### EXCERPTED TEXT
With 12 pins, we can fully control our PSRAM.

Memory Access Code

The CubeMx is so sweet that she even prepared HAL edition SRAM read/write code for us. If we are careful enough, we can find the DMA routines. However, we won't discuss DMA or IT here. We will test our SRAM by dry run. The following list is the typical memory R/W routines.

// Write sram byte by byte, the normally way
void sram_write(unsigned char* pbuf, unsigned long addr, size_t size) {
    while(size--) {
        *(__IO unsigned char *)(FSMC_BANK1_3 + addr) = *pbuf;
        addr++;
        pbuf++;
    }
}
// Read byte by byte
void sram_read(unsigned char* pbuf, unsigned long addr, size_t size) {
    while(size--) {
        *pbuf = *(__IO unsigned char *)(FSMC_BANK1_3 + addr);
        pbuf++;
        addr++;
    }
}
// Faster, word by word
// NOTE: data length won't be concerned.
######
How would you translate the sentence "With 12 pins, we can fully control our PSRAM." from the PSRAM excerpt into Spanish? You won't need the listing for this.
### GIVEN INFORMATION
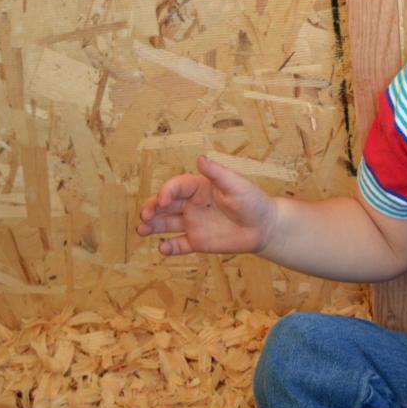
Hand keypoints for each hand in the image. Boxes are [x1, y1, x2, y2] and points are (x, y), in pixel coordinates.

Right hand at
######
== ANSWER ==
Con 12 pines, podemos controlar completamente nuestra PSRAM.